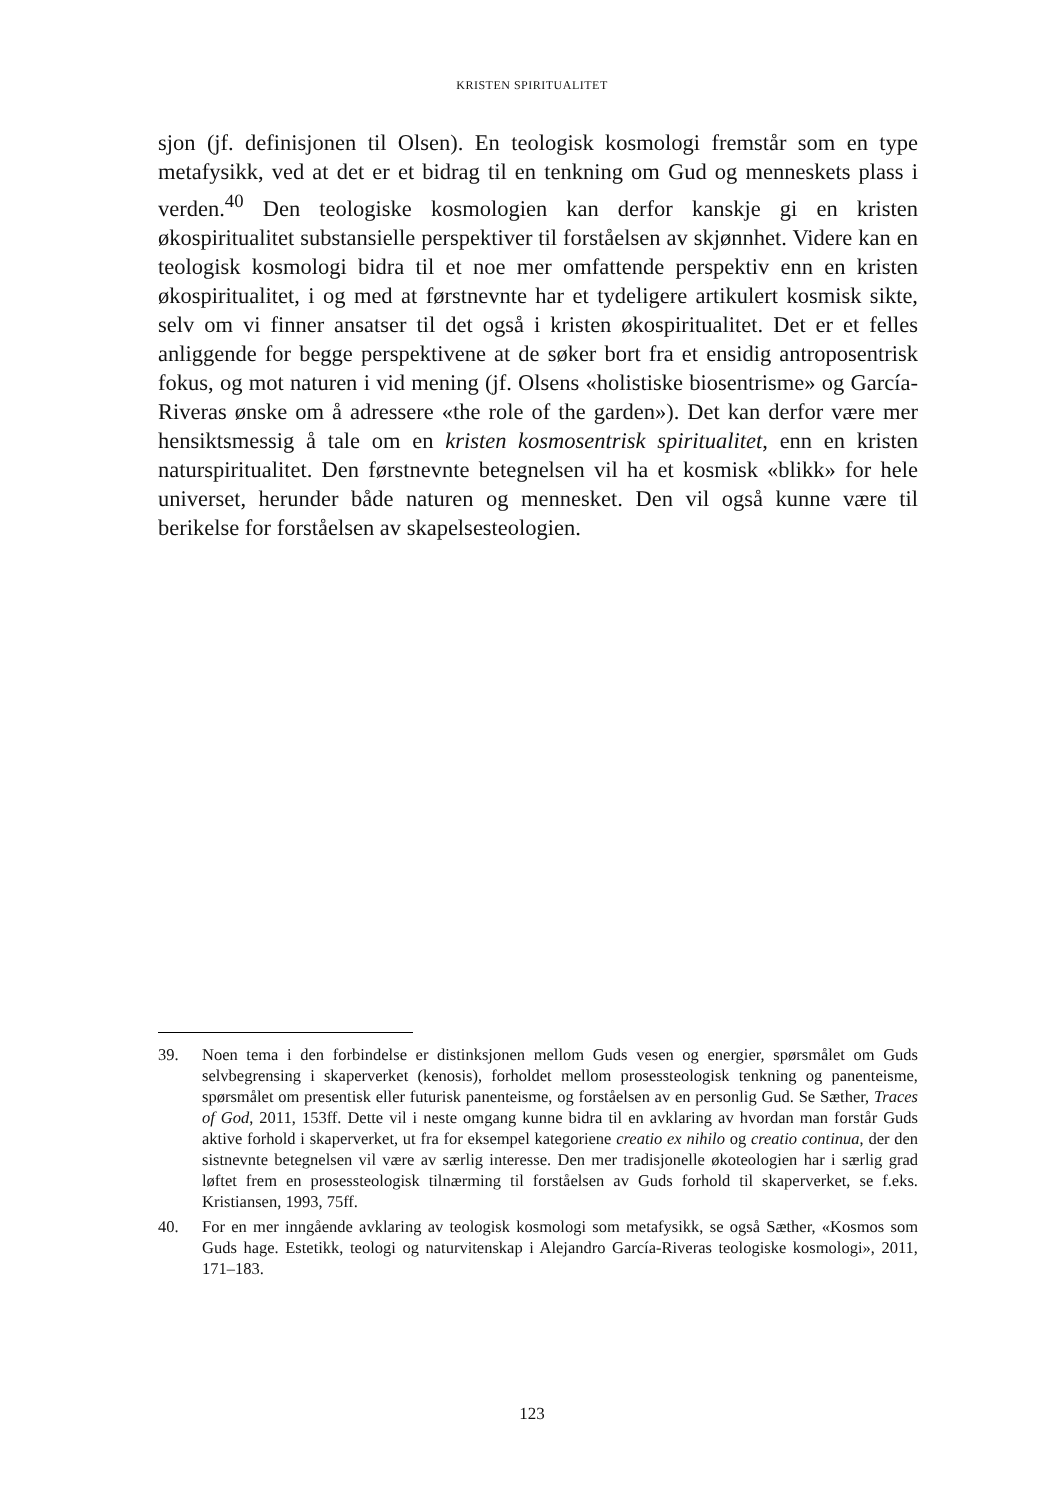KRISTEN SPIRITUALITET
sjon (jf. definisjonen til Olsen). En teologisk kosmologi fremstår som en type metafysikk, ved at det er et bidrag til en tenkning om Gud og menneskets plass i verden.<sup>40</sup> Den teologiske kosmologien kan derfor kanskje gi en kristen økospiritualitet substansielle perspektiver til forståelsen av skjønnhet. Videre kan en teologisk kosmologi bidra til et noe mer omfattende perspektiv enn en kristen økospiritualitet, i og med at førstnevnte har et tydeligere artikulert kosmisk sikte, selv om vi finner ansatser til det også i kristen økospiritualitet. Det er et felles anliggende for begge perspektivene at de søker bort fra et ensidig antroposentrisk fokus, og mot naturen i vid mening (jf. Olsens «holistiske biosentrisme» og García-Riveras ønske om å adressere «the role of the garden»). Det kan derfor være mer hensiktsmessig å tale om en kristen kosmosentrisk spiritualitet, enn en kristen naturspiritualitet. Den førstnevnte betegnelsen vil ha et kosmisk «blikk» for hele universet, herunder både naturen og mennesket. Den vil også kunne være til berikelse for forståelsen av skapelsesteologien.
39. Noen tema i den forbindelse er distinksjonen mellom Guds vesen og energier, spørsmålet om Guds selvbegrensing i skaperverket (kenosis), forholdet mellom prosessteologisk tenkning og panenteisme, spørsmålet om presentisk eller futurisk panenteisme, og forståelsen av en personlig Gud. Se Sæther, Traces of God, 2011, 153ff. Dette vil i neste omgang kunne bidra til en avklaring av hvordan man forstår Guds aktive forhold i skaperverket, ut fra for eksempel kategoriene creatio ex nihilo og creatio continua, der den sistnevnte betegnelsen vil være av særlig interesse. Den mer tradisjonelle økoteologien har i særlig grad løftet frem en prosessteologisk tilnærming til forståelsen av Guds forhold til skaperverket, se f.eks. Kristiansen, 1993, 75ff.
40. For en mer inngående avklaring av teologisk kosmologi som metafysikk, se også Sæther, «Kosmos som Guds hage. Estetikk, teologi og naturvitenskap i Alejandro García-Riveras teologiske kosmologi», 2011, 171–183.
123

#### Your assignment:
If a line of the data includes the word "Sæther", it counts; give how many lines do, as a bare number.

#### Exercise solution:
2